As the leftwing analyst notes, estimates about the number of Muslims in the Russian Federation vary widely, with the Orthodox Church putting the figure at no more than 14 million, while the Russian government typically suggests there are 20 million, and some experts abroad have put the number as high as 30 million.
In fact, Sultanov says, “if one accepts 20 million as a mid-range figure, then that number certainly will include all ethnic Muslims and migrants,” even though it is certain that not all Tatars are Muslims and that not all Kyrgyz Gastarbeiters now in the Russian Federation are followers of Islam.
Sultanov says that on the basis of his own observations, “only 2.5-3 million people [in the Russian Federation] put their Muslim identity on the first place in the scale of self-identification. For the rest, this identity is in second or more often in third or even fourth place, yielding pride of place to corporate, professional, clan or ethnic identity.”
Because this is so, the most important division among Russia’s Muslims is not in terms of the legal school of Sunni Islam to which they attach themselves but rather “by the quality of their religious orientation.” Viewed from that perspective, he says, the Muslim community in Russia divides into three groups.
First out of the 20 million figure he cites are the 2.5-3 million Muslims who fulfill all the requirements of the faith, although Sultanov suggests that “of these three million, possibly only one in ten has a deep knowledge of Islam, an Islamic way of thinking and follows and pursues an Islamic way of life.”
Second, he continues, are the approximately six million Muslims who “from time to time observe sincerely or not very sincerely certain Muslim rituals.” And the third – the remaining 11 million – follow a largely “secular way of life and only from time to time recall their Muslim roots.”
Together, Sultanov says, the Muslims of Russia participate in approximately 3,000 registered jamaats (communities) and 3,000 unregistered ones, numbers that are significantly lower than the ones offered by the Muslim Spiritual Directorates (MSDs) or even Russian officials.
The leadership of the overwhelming majority of cases, Sultanov says, is weak because of “the incompetence, hypocrisy, greed, lack of principles, and kleptocracy” of its members and the presumption of unqualified people to serve as muftis even though they know little or nothing of the Koran.
There is one group that represents an important exception to this pattern, Sultanov continues.
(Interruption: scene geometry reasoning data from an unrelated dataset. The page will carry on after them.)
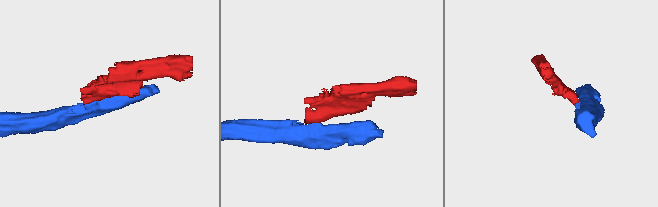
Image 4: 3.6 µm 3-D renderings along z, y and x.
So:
reject

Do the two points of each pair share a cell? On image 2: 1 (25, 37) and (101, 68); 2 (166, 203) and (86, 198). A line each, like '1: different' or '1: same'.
1: different
2: same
It includes the more than 100,000 “so-called ‘new Muslims’” as converts to Islam from historically non-Islamic nations like the Russians, Ukrainians, and Chuvash are typically referred to in Russia.
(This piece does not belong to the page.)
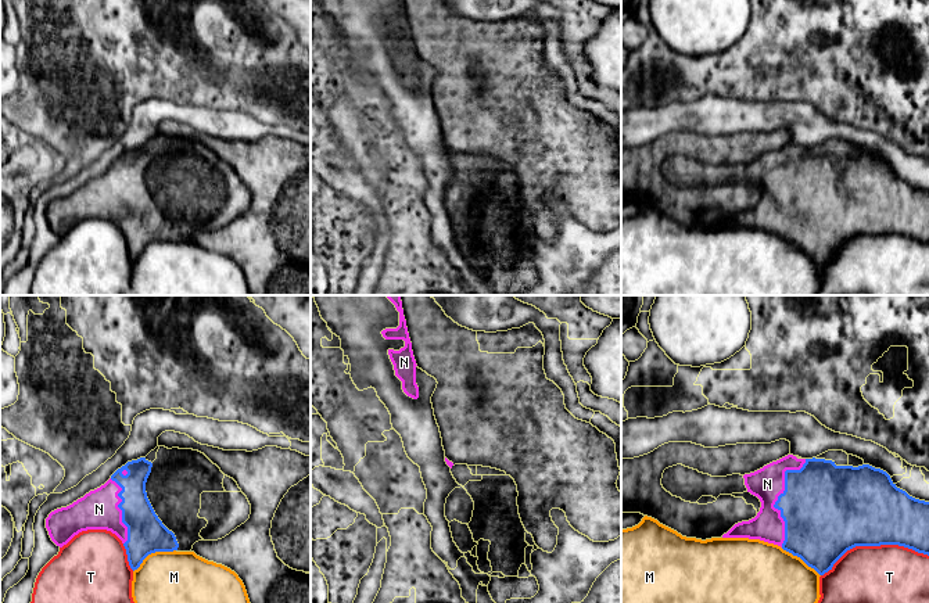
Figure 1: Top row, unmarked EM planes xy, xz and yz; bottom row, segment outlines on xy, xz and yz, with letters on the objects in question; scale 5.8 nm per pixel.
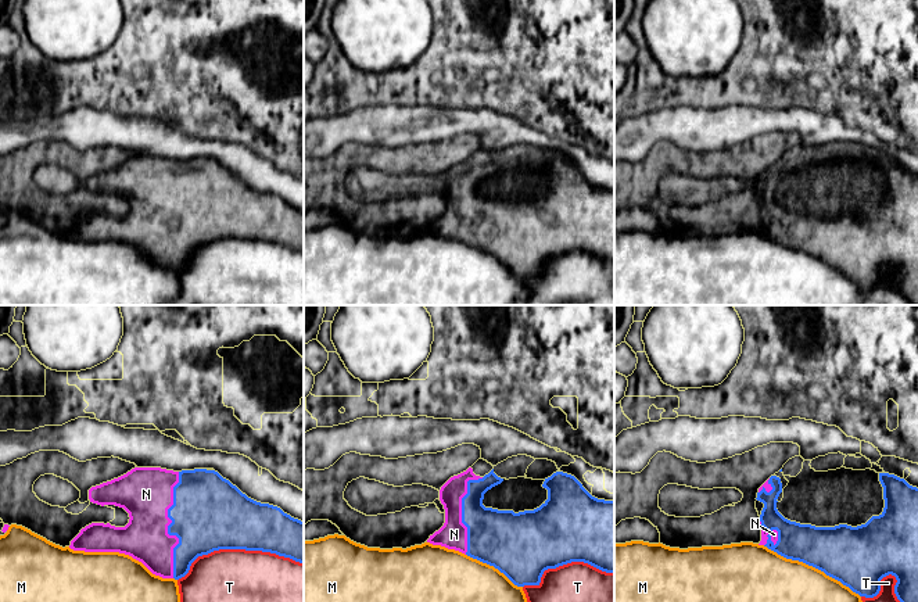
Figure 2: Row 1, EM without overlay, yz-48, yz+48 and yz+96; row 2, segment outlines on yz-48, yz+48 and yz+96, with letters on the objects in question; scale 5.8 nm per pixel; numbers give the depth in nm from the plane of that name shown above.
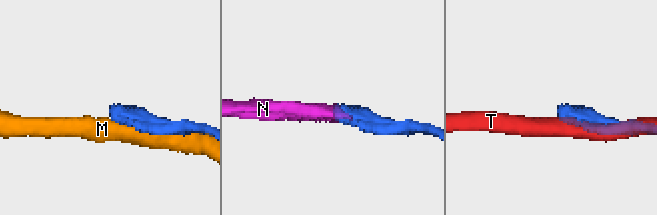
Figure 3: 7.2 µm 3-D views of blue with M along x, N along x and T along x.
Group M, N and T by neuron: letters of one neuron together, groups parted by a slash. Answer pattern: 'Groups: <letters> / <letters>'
Groups: M / N / T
According to Sultanov, this group, despite all its diversity, is marked by two special characteristics: On the one hand, it manifests “a high level of passionate attachment” to the faith, and on the other, “the intellectual level of ‘Russian Muslims’ significantly exceeds the average IQ of the other Muslims of Russia.”
Over the next generation, Sultanov says, there is no question that the number of Muslims will increase and that the intensity of their attachment to Islam will expand as well, but instead of posing challenge to Russia as some have suggested, the rise of Islam there will help Russia recover its status as a great power.
For Russia’s Muslims, he argues, “the motherland is part of [their] faith.” Second, he continues, “Russia’s Muslims possibly have a greater basis for considering Russia their Motherland than do the Orthodox,” because Islam arrived there earlier and because Russia even now is “the heir to the traditions of the great Muslim Golden Horde Empire.”
And third, there is a geopolitical reason for that. “Russia and the global Muslim umma have a common enemy – Western civilization. If Russia is the main enemy for the West in the medium term, then Islam [including the Muslims within the Russian Federation] is its strategic and metaphysical enemy for the entire 21st century.”
One of the reasons Muslims look to Russia in this way, Sultanov argues, is that they remember that the Soviet system was opposed to the kind of interest-based capitalism of the West. “And the prohibition on interest is one of the unqualified foundations of Islamic economics.”
Consequently, “the only global force which is interested in the rebirth of Russia as a great super power is the Islamic world.’ (Sultanov acknowledges that there are “ultra-radical Muslims” who disagree with this analysis, but he says that their number is “happily, not great” and can be ignored.)
This means, Sultanov concludes, that “the historical mission of the Russian Islamic community is still ahead. Even if all the other peoples will be infected by consumerism, a lack of will and defeatism, and their cultural code will be rewritten in a negative way, Russian Muslims on their own will struggle for a great Russia as their Motherland.”